Kini setelah menjual game sepak bola online lengkap dengan hak penggunaan mesin gamenya, bisnis perusahaan tampak berkurang drastis dalam waktu dekat, mungkin tim kecil dengan belasan orang ini akan bertahan lama.
Ma Jing menggeleng pelan, “Tidak bisa dibilang sudah menjual bisnis game, hanya menjual game sepak bola browser saja, karena game olahraga masih agak niche di dalam negeri.”
“Pemain domestik lebih suka game RPG, aku sangat optimis dengan dua game berikut, ‘Aku Datang dari Dinasti Ming’ dan ‘Pahlawan Dunia Jianghu’.”
“Oh iya! Ma Jing, kamu sudah menjual game sepak bolanya, bagaimana dengan novel, drama, dan anime ‘Klub Juara’ yang terkait game itu?”
“Akan tetap dilanjutkan, aku masih jadi penulis skenario sementara. Mereka sedang membentuk tim penulis, nanti kalau tim sudah siap, aku akan menyelesaikan musim pertama. Setelah itu mereka akan membuat cerita sampingan, setahun kemudian baru kita lanjutkan musim kedua ‘Klub Juara’.”

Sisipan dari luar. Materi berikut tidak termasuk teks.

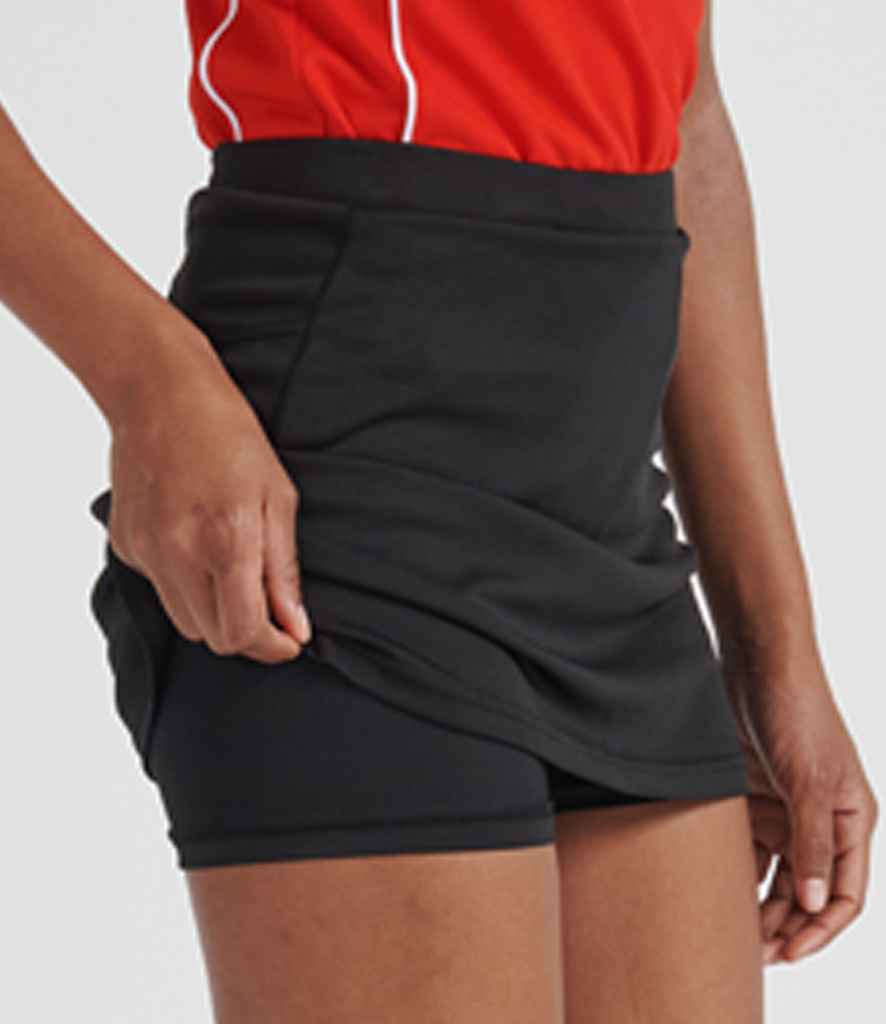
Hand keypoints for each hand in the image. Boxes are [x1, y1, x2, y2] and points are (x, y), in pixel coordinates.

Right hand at [106, 340, 311, 663]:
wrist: (158, 393)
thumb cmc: (228, 434)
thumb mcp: (277, 497)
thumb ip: (284, 570)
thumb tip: (296, 625)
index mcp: (226, 543)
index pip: (245, 632)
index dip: (274, 647)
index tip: (292, 641)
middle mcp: (179, 556)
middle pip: (214, 638)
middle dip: (248, 633)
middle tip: (271, 610)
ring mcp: (146, 553)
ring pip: (185, 622)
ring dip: (216, 613)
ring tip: (236, 572)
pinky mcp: (126, 546)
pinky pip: (161, 589)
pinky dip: (186, 584)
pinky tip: (199, 543)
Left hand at [724, 649, 878, 965]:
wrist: (756, 662)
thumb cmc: (797, 712)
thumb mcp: (809, 780)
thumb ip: (812, 842)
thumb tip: (812, 903)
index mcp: (851, 822)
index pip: (844, 894)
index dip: (819, 928)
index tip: (788, 952)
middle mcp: (820, 823)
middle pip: (804, 891)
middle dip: (782, 924)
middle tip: (751, 954)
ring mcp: (784, 810)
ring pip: (773, 874)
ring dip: (757, 905)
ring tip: (731, 934)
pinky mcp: (751, 797)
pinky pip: (745, 846)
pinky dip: (734, 871)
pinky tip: (713, 893)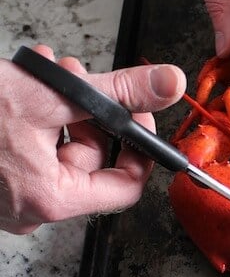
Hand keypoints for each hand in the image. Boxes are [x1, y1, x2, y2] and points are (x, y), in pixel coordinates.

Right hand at [0, 45, 185, 233]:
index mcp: (50, 197)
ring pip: (63, 147)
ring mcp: (10, 196)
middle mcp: (31, 206)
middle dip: (96, 111)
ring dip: (67, 104)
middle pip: (94, 160)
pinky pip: (35, 150)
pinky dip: (41, 115)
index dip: (140, 147)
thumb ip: (117, 92)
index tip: (139, 115)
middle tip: (85, 77)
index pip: (126, 187)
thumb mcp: (50, 93)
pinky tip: (29, 82)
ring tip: (51, 70)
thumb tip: (167, 85)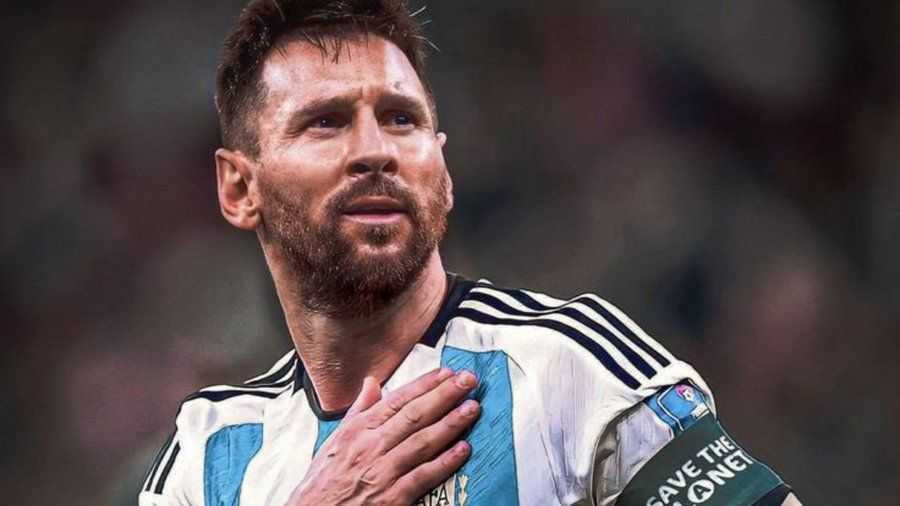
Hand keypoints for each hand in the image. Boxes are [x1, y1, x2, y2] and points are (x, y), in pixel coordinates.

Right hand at [287, 368, 479, 505]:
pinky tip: (463, 449)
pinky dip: (445, 462)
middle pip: (414, 415)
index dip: (425, 384)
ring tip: (472, 408)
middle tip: (467, 381)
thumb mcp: (335, 440)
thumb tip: (372, 384)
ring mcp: (382, 472)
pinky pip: (424, 476)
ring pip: (423, 442)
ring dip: (451, 423)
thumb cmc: (323, 482)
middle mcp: (371, 447)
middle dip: (444, 395)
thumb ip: (358, 410)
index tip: (446, 373)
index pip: (397, 400)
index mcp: (358, 430)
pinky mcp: (392, 498)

Setelah menaiki beberapa anak tangga, Ma Jing duduk di bangku panjang dan menarik Tang Jiayi duduk di pangkuannya.
“Jumlah pengguna Fantasy TV masih terlalu sedikit, aku takut kontraktor outsourcing murahmu itu bisa meninggalkan kita, itu akan buruk.”
“Tidak akan, meskipun mereka meninggalkan kita, kita bisa beralih jadi penyedia pemutar gratis profesional, cuma iklannya yang agak merepotkan.” Ma Jing tersenyum misterius, kontraktor outsourcing produksi anime dan film itu sebenarnya adalah dirinya sendiri, jadi tidak mungkin mereka bisa meninggalkannya.
“Ngomong-ngomong, sudah setengah bulan perkuliahan resmi berjalan, gimana perasaanmu?”
“Universitas sebenarnya lebih bebas daripada SMA, dosen jarang sekali mengulur waktu.”
“Mereka memang mau mengulur, tapi kalau mengulur, bus kampus dan kapal di pelabuhan tidak akan menunggu.”
“Jadi kadang agak pusing, ingin tanya dosen tapi tidak ada kesempatan.”
“Kalau ada masalah bisa tanya aku, pacarmu ini paham segalanya!”
“Paham semua?” Awalnya Tang Jiayi ingin mengejek Ma Jing, tapi setelah berkata begitu, ia tiba-tiba teringat Ma Jing memang benar-benar paham segala hal, bahkan ahli mengatur siklus haid yang tidak teratur, membuat wajahnya memerah malu dan menoleh tidak mau melihatnya lagi.